We can see that some information is lost from intelmq-event to X-ARF as defined in abuse_malware-attack_0.1.4, specially interesting would be

  • classification.type or other classification details not covered in Category and Report-Type.
  • malware.name
  • destination.ip
  • destination.port
  • protocol.transport
  • source.port
  • source.reverse_dns

Alternatively considering abuse_bot-infection_0.1.0.json, we could still miss:

  • classification.type or other classification details not covered in Category and Report-Type.
  • destination.port
  • protocol.transport
  • source.reverse_dns

Some values in the original report offer additional information, but can also be derived from others:

  • destination.ip and time.observation determines

  • destination.asn

  • destination.geolocation.cc

  • source.ip and time.observation determines

  • source.asn

  • source.geolocation.cc

  • source.geolocation.city

  • source.geolocation.region

Some values are internal to IntelMQ and others would usually be left out of a report to be send externally:

  • time.observation is the datetime when the report data entered IntelMQ.
  • extra potentially contains internal information

New schema for bot-infection.

As some fields are missing, we've created an updated schema for X-ARF bot-infections. See: /~https://github.com/Intevation/xarf-schemata/blob/master/abuse_bot-infection_0.2.0_unstable.json

The changes to 0.1.0 are documented in /~https://github.com/Intevation/xarf-schemata/blob/master/abuse_bot-infection_0.2.0_unstable.json.README.md

To use this schema, one can use this URL: https://raw.githubusercontent.com/Intevation/xarf-schemata/master/abuse_bot-infection_0.2.0_unstable.json

other X-ARF schemes

Can we find or define other schemes that provide a better fit?

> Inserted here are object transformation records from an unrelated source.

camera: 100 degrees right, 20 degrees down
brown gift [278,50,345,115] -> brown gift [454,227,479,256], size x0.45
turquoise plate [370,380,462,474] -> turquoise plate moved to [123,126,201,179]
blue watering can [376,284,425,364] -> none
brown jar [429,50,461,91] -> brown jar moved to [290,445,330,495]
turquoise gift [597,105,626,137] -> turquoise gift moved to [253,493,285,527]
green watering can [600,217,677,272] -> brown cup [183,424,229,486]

Considerations on X-ARF BULK, based on example data

We've had the chance to see some real-world X-ARF messages using the abuse_bot-infection_0.1.0.json scheme and BULK format. The BULK format seems to carry a high amount of duplicated data, such as the E-Mail Texts.

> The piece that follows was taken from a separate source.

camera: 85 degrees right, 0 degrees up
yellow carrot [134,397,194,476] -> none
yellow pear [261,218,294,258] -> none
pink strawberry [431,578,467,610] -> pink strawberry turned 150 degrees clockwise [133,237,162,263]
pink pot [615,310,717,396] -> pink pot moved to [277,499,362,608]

The X-ARF Message within the BULK message carries some additional payload like the destination port in the data which is attached to the X-ARF message. Our proposed schema contains this data as a real X-ARF field Destination-Port. Other data, like the IP of the destination which is supported by the 0.1.0 schema (as destination) is left out from the X-ARF message, but also included within the attachment.